Per-pitcher Binary Classifier Analysis as part of STA4241 Final Project
Clone the repository then move into the pitch-prediction directory
git clone https://github.com/ZackAllen1/pitch-prediction.git
cd ./pitch-predictionOpen the main.R file and load the necessary packages and helper files in lines 1-8. To properly install the baseballr package you may have to run the following code to install it off of GitHub instead of CRAN:
if (!requireNamespace('pacman', quietly = TRUE)){
install.packages('pacman')
}
pacman::p_load_current_gh("BillPetti/baseballr")Insert the names of the pitchers you wish to analyze as "FirstName LastName" elements in the pitcher_names list on Line 11. If you wish to analyze the original five pitchers (Justin Verlander, Zach Eflin, Clayton Kershaw, Blake Snell, and Shohei Ohtani), the proceeding Data Gathering section of code can be skipped since the datasets for those pitchers is already collected.
In the Get Results section, finding the best hyperparameters for GBM using grid-search and 5-fold CV can take 20-30 minutes per pitcher.
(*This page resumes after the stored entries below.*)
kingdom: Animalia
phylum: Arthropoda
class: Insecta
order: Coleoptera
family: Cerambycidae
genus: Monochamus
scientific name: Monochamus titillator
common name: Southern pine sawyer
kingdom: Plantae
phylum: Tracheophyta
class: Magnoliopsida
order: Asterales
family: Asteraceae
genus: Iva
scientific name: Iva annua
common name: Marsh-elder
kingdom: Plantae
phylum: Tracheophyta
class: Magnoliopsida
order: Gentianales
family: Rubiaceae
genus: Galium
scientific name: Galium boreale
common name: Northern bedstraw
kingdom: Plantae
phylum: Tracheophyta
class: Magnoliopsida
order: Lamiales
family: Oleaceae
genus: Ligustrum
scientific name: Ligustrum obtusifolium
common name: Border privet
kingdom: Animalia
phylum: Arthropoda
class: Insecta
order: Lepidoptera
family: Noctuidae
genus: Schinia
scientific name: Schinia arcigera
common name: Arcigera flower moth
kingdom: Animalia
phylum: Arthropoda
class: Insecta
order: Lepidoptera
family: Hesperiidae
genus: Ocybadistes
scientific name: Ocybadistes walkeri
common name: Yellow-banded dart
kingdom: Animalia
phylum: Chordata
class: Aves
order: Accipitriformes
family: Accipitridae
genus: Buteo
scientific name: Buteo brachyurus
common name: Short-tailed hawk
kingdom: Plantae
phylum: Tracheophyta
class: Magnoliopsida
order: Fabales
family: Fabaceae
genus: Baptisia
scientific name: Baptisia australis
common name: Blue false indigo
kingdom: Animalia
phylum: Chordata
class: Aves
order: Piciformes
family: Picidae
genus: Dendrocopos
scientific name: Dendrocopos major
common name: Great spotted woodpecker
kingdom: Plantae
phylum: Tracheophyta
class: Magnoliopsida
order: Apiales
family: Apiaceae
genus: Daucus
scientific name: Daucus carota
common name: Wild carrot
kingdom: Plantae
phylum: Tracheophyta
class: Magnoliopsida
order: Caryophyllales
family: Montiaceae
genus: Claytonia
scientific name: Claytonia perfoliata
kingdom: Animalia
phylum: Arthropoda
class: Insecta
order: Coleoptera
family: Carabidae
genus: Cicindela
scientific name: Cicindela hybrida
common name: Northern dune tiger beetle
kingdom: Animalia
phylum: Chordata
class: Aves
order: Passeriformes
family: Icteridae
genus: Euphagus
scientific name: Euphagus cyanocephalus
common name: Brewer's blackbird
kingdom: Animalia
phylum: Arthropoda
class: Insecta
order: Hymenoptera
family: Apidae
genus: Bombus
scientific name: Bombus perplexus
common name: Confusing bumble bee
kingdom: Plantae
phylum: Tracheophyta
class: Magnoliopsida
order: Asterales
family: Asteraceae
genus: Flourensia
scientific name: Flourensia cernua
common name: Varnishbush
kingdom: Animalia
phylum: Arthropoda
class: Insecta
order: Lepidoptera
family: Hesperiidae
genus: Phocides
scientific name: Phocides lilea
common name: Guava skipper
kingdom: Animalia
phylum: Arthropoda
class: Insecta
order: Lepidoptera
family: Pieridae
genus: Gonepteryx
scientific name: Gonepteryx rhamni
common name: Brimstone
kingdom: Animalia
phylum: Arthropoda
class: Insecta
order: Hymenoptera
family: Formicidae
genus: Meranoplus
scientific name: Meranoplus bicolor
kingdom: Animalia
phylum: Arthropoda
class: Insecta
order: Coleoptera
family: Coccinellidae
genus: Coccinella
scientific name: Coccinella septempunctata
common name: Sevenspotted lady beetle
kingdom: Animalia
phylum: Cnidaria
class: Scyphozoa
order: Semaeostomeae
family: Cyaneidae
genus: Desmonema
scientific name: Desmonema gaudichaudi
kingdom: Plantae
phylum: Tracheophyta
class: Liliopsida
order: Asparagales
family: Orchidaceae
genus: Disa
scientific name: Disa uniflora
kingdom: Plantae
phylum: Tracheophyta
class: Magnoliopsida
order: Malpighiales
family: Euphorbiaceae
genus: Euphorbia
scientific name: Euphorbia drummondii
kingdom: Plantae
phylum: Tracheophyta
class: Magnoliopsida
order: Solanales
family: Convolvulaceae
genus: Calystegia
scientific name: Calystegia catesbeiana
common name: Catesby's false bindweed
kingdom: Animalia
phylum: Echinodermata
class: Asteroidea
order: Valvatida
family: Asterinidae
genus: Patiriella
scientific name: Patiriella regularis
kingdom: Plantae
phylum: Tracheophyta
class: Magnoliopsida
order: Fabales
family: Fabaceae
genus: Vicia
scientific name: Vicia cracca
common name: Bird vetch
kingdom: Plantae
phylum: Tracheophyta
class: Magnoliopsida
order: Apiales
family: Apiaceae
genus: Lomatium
For the original five pitchers, the best hyperparameters found in the study have been saved in the best_gbm_params.csv file. To use these parameters instead of recalculating, set findBestGBM to FALSE on Line 36. Anytime a new pitcher has their hyperparameters calculated they will be automatically saved in best_gbm_params.csv so they do not have to be recalculated on future runs.
After running the Get Results section, all results will be saved in results.csv. Any plots or datasets generated will be saved in each pitcher's ./data/pitcherName/ directory.